Yikes! What's all that then?

Okay, first, this picture is littered with stars and galaxies. The galaxies are so far away they're hard to distinguish from the stars! The dots that have arrows pointing to them are the galaxies that are most likely part of the cluster. The ones with circles have had their distance measured and are known to be part of the cluster for sure. The contour lines represent the detection of very hot gas, which is a dead giveaway that we're dealing with a cluster here; all big clusters have gas swirling around them that gives off X-rays; the lines are like a topographic map telling you where the (otherwise invisible) gas is in the picture.
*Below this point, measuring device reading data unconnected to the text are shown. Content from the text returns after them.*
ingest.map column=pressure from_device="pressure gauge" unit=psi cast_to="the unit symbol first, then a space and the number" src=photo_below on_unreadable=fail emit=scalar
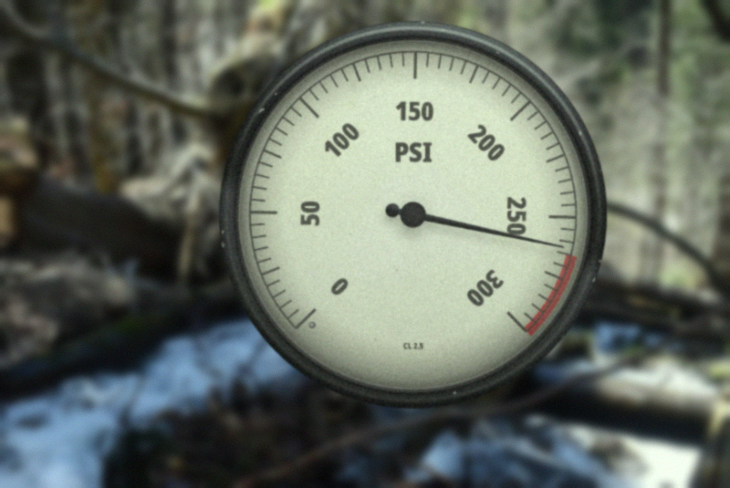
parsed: psi 262.5
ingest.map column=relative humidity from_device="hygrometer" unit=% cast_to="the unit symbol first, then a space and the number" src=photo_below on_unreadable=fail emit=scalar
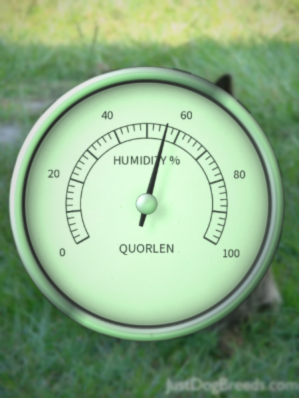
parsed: % 56
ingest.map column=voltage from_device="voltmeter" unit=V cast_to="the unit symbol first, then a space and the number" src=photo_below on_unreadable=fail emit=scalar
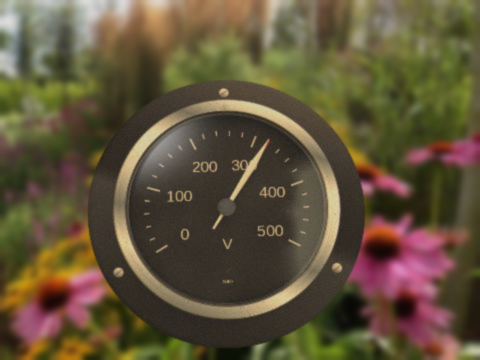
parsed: V 320
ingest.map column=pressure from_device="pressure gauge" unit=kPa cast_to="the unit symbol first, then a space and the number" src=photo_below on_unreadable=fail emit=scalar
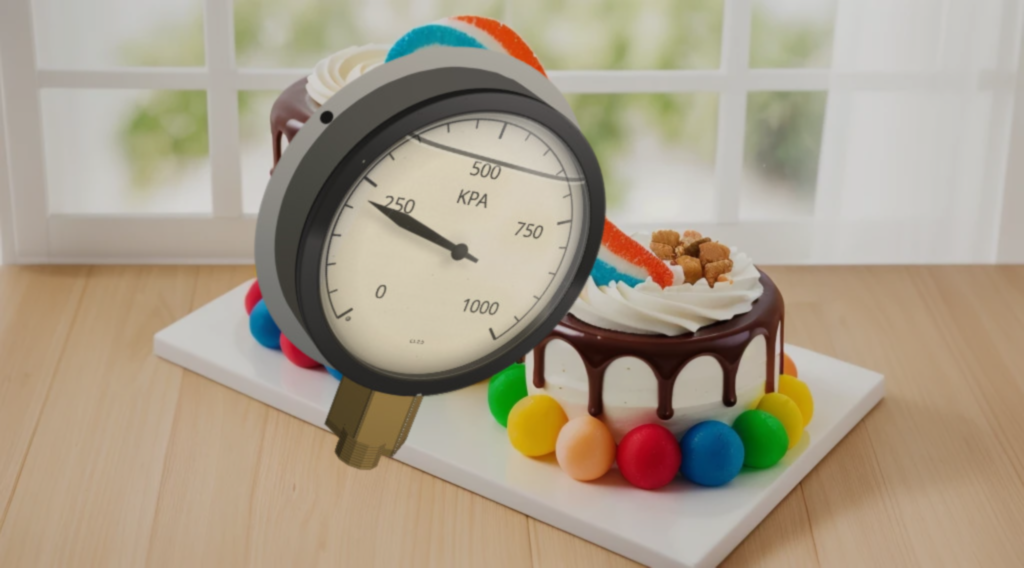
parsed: kPa 225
"So what?", you might say. We've seen lots of clusters before. Ah, but this one is different: it's a whopping 9.6 billion light years away.

Billion. With a B. Studying clusters is important because it tells us a lot about the environment in which galaxies form. When we're trying to figure out the overall structure of the Universe -- and it's incredible to me that we can even think about doing such a thing -- clusters are the single biggest component. Understanding them means understanding the Universe itself.

But there's more. Because clusters are so big and bright, they can be seen really far away. In space, distance means time; the farther away we see an object, the younger the Universe was when the light left that object. In the case of this newly found cluster, the light we see left it 9.6 billion years ago -- making it 400 million light years farther away than the next-most distant cluster ever seen. The Universe itself is only 13.7 billion years old, so we're seeing this structure as it was not too long after it formed.

And that's the key issue. Clusters are so big that they take quite a bit of time to form. But how long? We're not sure. We're not sure exactly how long galaxies take to be born either. So every time we see one farther away we push back the time it takes to form them. Think of it this way: if it takes, say, 5 billion years to form a cluster, then we wouldn't see any more than 13.7 - 5 = 8.7 billion light years away. This one is 9.6 billion, so we know that clusters cannot take more than 13.7 - 9.6 = 4.1 billion years to form. In reality they probably take quite a bit less time. Observations like this one will help us understand just how much less.

The reason this is important is because we don't know the exact timeline of the Universe after the Big Bang. We know when it happened, and we know when the first stars formed, but it's hard to say when the first galaxies and clusters of galaxies started to come together. Most likely that wasn't a firm time, but it was spread out over hundreds of millions or billions of years. But the more we see, the better we can figure that out. As it happens, the colors of the galaxies in this image give a clue as to how old they are: young stars are blue, and old stars are red, so by looking carefully at the mix the age of the galaxies can be estimated. The galaxies in this cluster look like they formed around 11.5 billion years ago, making them already a couple of billion years old when they emitted the light we see in the picture.

Another interesting thing: you can't really tell from this image, but in the original data it looks like there are actually two clusters here at about the same distance. One of them has that hot gas, but the other is more indistinct and the detection of gas isn't as strong. It's entirely possible that this other cluster isn't quite fully formed yet. If that's so, then that means astronomers are able to detect clusters so far away that we can now actually see them forming. The more of those we find, the better our understanding will be of just how these enormous structures came to be.

Looking at distant clusters also tells us about the early universe. You can't build a skyscraper unless the ground can support it, and you can't build a galaxy cluster unless the Universe has the right conditions for it. The Universe was different 10 billion years ago: smaller, denser, warmer. All of these are important parameters when you're building something like a cluster.

So by examining the edifice we can understand the environment it sits in. In this case, the building is a thousand galaxies each with a hundred billion suns, and the environment is the cosmos itself. It's an architectural study written across the entire sky! And every detail gets us that much closer to understanding how everything -- literally -- came to be.